Eine „Traumehe“, die in einem tiefen Fall mündete
Doch die Zeit hatte auch „den Samen für etwas Gutes gelegt“, betont die Biografin Smith: „Charles ging aus Gordonstoun mit einer inneren Stärke und einem Hang zu unorthodoxen Ideen hervor“, schreibt sie. Eigenschaften, die sein Leben definieren sollten. 1976 gründete der heutige Monarch den Prince’s Trust. Die gemeinnützige Organisation hat das Ziel, jungen Menschen aus schwierigen Verhältnissen zu helfen. Es war der Beginn eines weitläufigen philanthropischen Netzwerks des Royals.
Charles’ Arbeit wurde jedoch bald von seinem Privatleben überschattet. 1977 lernte er die damals 16-jährige Diana Spencer kennen, vier Jahre später heirateten sie in der Kathedrale St. Paul’s im Zentrum Londons. Was mit einer Traumhochzeit begann, bekam privat schnell Risse. Diana litt unter Bulimie; Charles pflegte weiter seine Beziehung zu seiner einstigen Freundin Camilla Parker-Bowles. „Wir waren zu dritt in dieser Ehe, da war es ein bisschen eng“, sagte Diana 1995 dem BBC-Journalisten Martin Bashir – ein Interview, das in die Geschichte einging.

Medien warfen in den 1990er-Jahren ein kaltes Licht auf den Prinzen und seine Beziehung zu Camilla. Charles‘ Scheidung von „der Prinzessin der Herzen“ im Jahr 1996 war das Ende eines Märchens, das Camilla zerstört hatte, so der Tenor. In Umfragen gaben damals zwei Drittel der Befragten an, dass der Prinz of Wales nicht König werden sollte, wenn er Camilla heiratete.
Die beiden ließen sich davon jedoch nicht beirren. Im Jahr 1999 traten sie offiziell als Paar auf, 2005 folgte die Heirat. Seine Berater arbeiteten überdies daran, sein Image zu verbessern, indem sie ihn “als Vordenker in Umweltfragen inszenierten”, betont Pauline Maclaran, Royal-Experin an der Royal Holloway Universität.

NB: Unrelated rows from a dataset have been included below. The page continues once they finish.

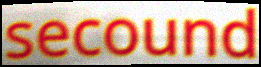
secound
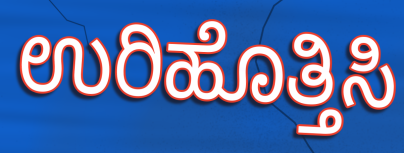
ಉರಿಹೊತ್ತಿಸಿ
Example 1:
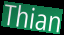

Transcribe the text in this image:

Thian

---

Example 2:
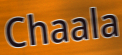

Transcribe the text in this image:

Chaala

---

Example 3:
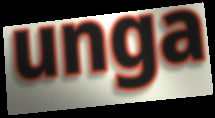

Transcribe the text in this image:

unga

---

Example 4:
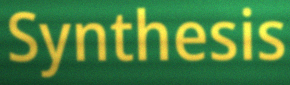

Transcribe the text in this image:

Synthesis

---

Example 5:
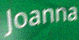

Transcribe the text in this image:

Joanna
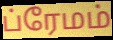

Inzwischen sehr beliebt im Volk
Tatsächlich hat sich die Meinung zu Charles mittlerweile geändert. Seine Popularität ist seit dem Tod seiner Mutter im vergangenen Herbst gestiegen. 62 Prozent glauben, dass er gut für die Monarchie ist. „Geschuldet ist dies den Bemühungen des Königs, sich bescheiden und zugänglich zu geben“, sagt Maclaran. Charles hatte überdies früh verstanden, dass er die Monarchie modernisieren muss, zum Beispiel indem er den Kreis der Royals verschlankt.

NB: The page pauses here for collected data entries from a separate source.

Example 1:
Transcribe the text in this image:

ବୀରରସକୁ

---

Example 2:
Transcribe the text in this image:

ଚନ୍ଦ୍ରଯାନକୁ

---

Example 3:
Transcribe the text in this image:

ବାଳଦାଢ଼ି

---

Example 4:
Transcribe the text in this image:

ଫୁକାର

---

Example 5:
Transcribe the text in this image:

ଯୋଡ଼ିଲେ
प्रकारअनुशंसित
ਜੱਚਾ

Auch dass sein Gesicht anlässlich der Krönung auf vielen Produkten und Souvenirs zu sehen ist, verbessere sein Image. „So gewöhnen sich die Menschen an die Vorstellung, dass er jetzt König ist.“ Durch die imposante Zeremonie, die vielen Straßenfeste und das Konzert in Windsor brächten sie ihn überdies mit positiven Gefühlen in Verbindung.

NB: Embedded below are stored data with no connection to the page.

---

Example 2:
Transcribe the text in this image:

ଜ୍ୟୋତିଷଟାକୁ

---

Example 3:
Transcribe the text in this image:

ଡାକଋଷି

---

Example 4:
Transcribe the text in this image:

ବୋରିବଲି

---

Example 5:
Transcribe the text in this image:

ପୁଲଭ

Besonders in Charles‘ Sinne sei jedoch der Montag nach der Krönung: „Der Krönungsfeiertag ist der Wohltätigkeitsarbeit gewidmet, richtet sich besonders an junge Menschen und spiegelt sein Engagement für die Gemeinschaft und seine Sorgen um die Umwelt wider.“ Werte eines Mannes, der seine vermeintlichen Schwächen in Stärken verwandelt hat.